Would you repeat the data below exactly, taking out the images?
......
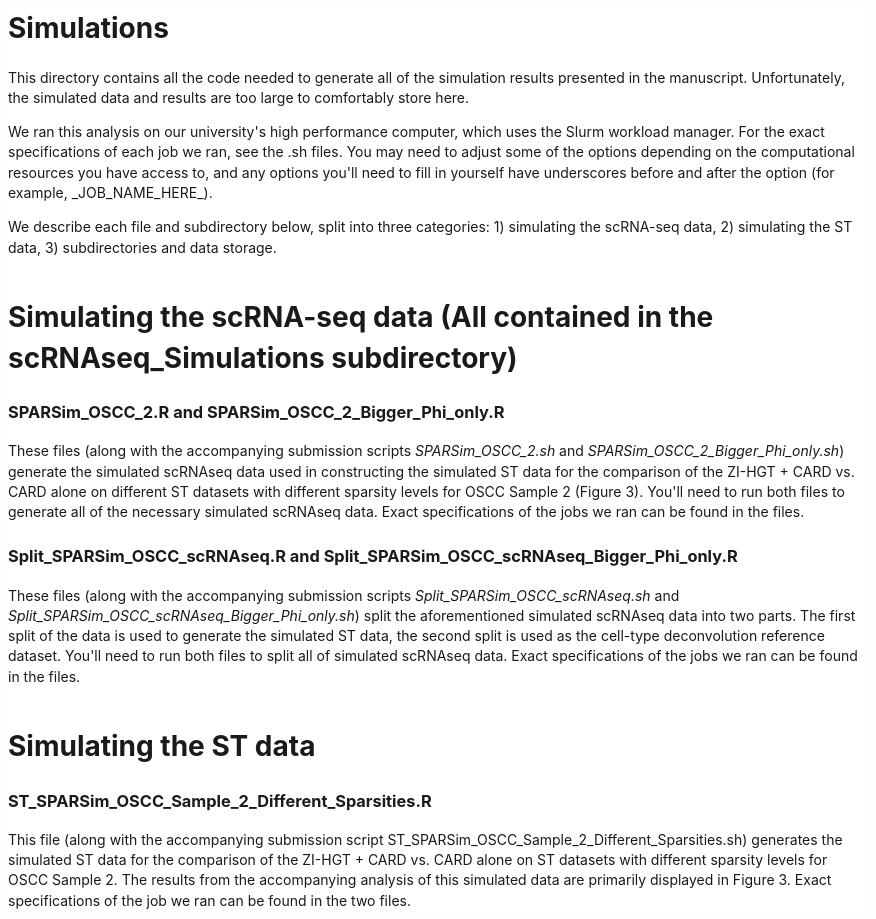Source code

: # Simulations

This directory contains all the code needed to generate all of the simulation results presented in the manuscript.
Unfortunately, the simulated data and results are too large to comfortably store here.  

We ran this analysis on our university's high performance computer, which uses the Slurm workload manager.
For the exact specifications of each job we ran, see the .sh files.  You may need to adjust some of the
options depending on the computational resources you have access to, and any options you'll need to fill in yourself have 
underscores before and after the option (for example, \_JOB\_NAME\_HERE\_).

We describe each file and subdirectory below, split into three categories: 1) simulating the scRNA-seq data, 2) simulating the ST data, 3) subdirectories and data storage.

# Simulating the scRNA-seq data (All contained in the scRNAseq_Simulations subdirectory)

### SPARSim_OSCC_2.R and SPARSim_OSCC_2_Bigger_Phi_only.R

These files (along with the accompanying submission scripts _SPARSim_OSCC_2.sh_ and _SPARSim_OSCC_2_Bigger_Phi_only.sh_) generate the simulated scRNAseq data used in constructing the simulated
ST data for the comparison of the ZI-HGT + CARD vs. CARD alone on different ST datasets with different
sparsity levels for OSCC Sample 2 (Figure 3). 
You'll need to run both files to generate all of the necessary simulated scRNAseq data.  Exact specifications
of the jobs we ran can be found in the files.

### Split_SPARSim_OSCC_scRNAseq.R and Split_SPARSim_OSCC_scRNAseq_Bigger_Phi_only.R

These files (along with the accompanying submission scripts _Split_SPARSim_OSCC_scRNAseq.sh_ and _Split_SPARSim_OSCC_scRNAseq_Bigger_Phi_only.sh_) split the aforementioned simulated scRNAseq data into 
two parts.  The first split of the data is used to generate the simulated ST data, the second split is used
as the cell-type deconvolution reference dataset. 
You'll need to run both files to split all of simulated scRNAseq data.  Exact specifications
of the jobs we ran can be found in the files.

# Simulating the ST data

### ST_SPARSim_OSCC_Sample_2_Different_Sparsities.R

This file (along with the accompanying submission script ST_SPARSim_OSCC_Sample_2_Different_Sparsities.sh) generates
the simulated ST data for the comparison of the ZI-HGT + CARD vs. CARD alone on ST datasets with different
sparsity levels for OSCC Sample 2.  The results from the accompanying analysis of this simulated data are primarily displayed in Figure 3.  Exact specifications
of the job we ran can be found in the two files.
......
▶ **Answer space**
Source code

: # Simulations

This directory contains all the code needed to generate all of the simulation results presented in the manuscript.
Unfortunately, the simulated data and results are too large to comfortably store here.  

We ran this analysis on our university's high performance computer, which uses the Slurm workload manager.
For the exact specifications of each job we ran, see the .sh files.  You may need to adjust some of the
options depending on the computational resources you have access to, and any options you'll need to fill in yourself have 
underscores before and after the option (for example, \_JOB\_NAME\_HERE\_).

We describe each file and subdirectory below, split into three categories: 1) simulating the scRNA-seq data, 2) simulating the ST data, 3) subdirectories and data storage.

# Simulating the scRNA-seq data (All contained in the scRNAseq_Simulations subdirectory)

### SPARSim_OSCC_2.R and SPARSim_OSCC_2_Bigger_Phi_only.R

These files (along with the accompanying submission scripts _SPARSim_OSCC_2.sh_ and _SPARSim_OSCC_2_Bigger_Phi_only.sh_) generate the simulated scRNAseq data used in constructing the simulated
ST data for the comparison of the ZI-HGT + CARD vs. CARD alone on different ST datasets with different
sparsity levels for OSCC Sample 2 (Figure 3). 
You'll need to run both files to generate all of the necessary simulated scRNAseq data.  Exact specifications
of the jobs we ran can be found in the files.

### Split_SPARSim_OSCC_scRNAseq.R and Split_SPARSim_OSCC_scRNAseq_Bigger_Phi_only.R

These files (along with the accompanying submission scripts _Split_SPARSim_OSCC_scRNAseq.sh_ and _Split_SPARSim_OSCC_scRNAseq_Bigger_Phi_only.sh_) split the aforementioned simulated scRNAseq data into 
two parts.  The first split of the data is used to generate the simulated ST data, the second split is used
as the cell-type deconvolution reference dataset. 
You'll need to run both files to split all of simulated scRNAseq data.  Exact specifications
of the jobs we ran can be found in the files.

# Simulating the ST data

### ST_SPARSim_OSCC_Sample_2_Different_Sparsities.R

This file (along with the accompanying submission script ST_SPARSim_OSCC_Sample_2_Different_Sparsities.sh) generates
the simulated ST data for the comparison of the ZI-HGT + CARD vs. CARD alone on ST datasets with different
sparsity levels for OSCC Sample 2.  The results from the accompanying analysis of this simulated data are primarily displayed in Figure 3.  Exact specifications
of the job we ran can be found in the two files.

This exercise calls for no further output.